For coaches, this is a powerful reference. If your weekly outputs fluctuate wildly, something is wrong. The teams that survive do not swing from extreme to extreme. They stay predictable in the right way. Their baseline performance is reliable.

One of the few attacking actions that did change was crossing. In the last two seasons analysed, these teams crossed less. This suggests a shift towards more central, controlled attacking structures. Fewer hopeful balls. More patience. More positional play. For analysts, this reinforces the idea that volume of actions is not the goal. Quality and context matter more.

Set pieces showed a similar pattern. Corners slightly decreased over time. Goals stayed stable. Fouls stayed stable. The message is not that set pieces lost importance. It is that successful teams do not rely on chaotic game states to survive. They reduce randomness.
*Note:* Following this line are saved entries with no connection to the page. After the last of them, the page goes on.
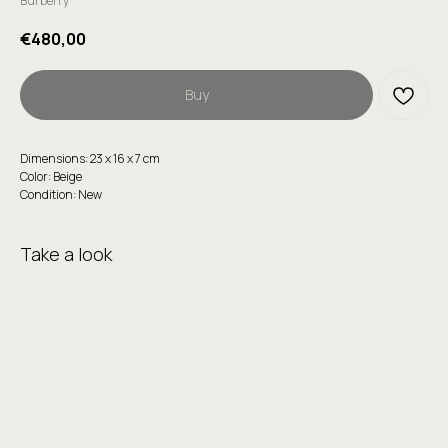
Burberry
€
480,00
Buy
Dimensions: 23 x 16 x 7 cm
Color: Beige
Condition: New
Take a look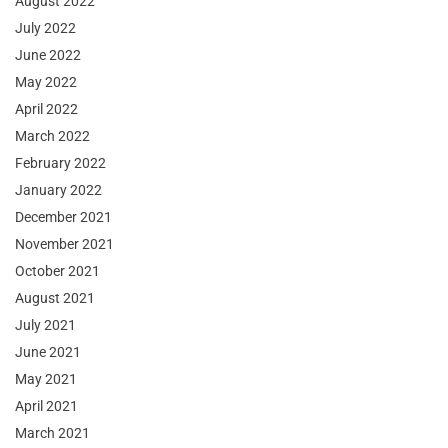
August 2022
July 2022
June 2022
May 2022
April 2022
March 2022
February 2022
January 2022
December 2021
November 2021
October 2021
August 2021
July 2021
June 2021
May 2021
April 2021
March 2021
The most interesting insights come from collective team behaviour. Over the seasons, teams played in less space. Width stayed the same. Length decreased. Players were closer together. The effective playing area became denser.

This has direct implications for training. Compactness is not just a defensive concept. It is a game model. Training tasks that stretch the team too much vertically may look attractive, but they do not reflect how top teams actually compete over time. Small vertical distances. Short connections. Faster support.

The goalkeeper’s role also changed. The distance between the goalkeeper and the nearest defender became shorter from season four onwards. This points to a more integrated goalkeeper. A goalkeeper who is part of the team structure. Both in build-up and in defensive organisation.

For coaches, this reinforces the importance of training the goalkeeper with the team. Not in isolation. Decision-making. Positioning. Timing. The goalkeeper is no longer a last resort. He is part of the system.

From a physical perspective, total distance covered decreased over time. This is critical. The teams that stayed in LaLiga did not run more. They ran better. Total metres went down, while performance remained stable.

This challenges outdated beliefs. High total distance is not a success marker. Efficient positioning, better spacing, and smarter collective movement reduce unnecessary running. Conditioning staff should not chase volume for its own sake. The goal is functional load.

The big takeaway is simple. Stability wins leagues. Not peak values. Not extremes. Consistent technical output. Compact team structures. Integrated goalkeepers. And controlled physical demands.

This study provides real reference values for elite football. Not from one season. From eight. If your team wants to survive at the top, these are the behaviours that matter.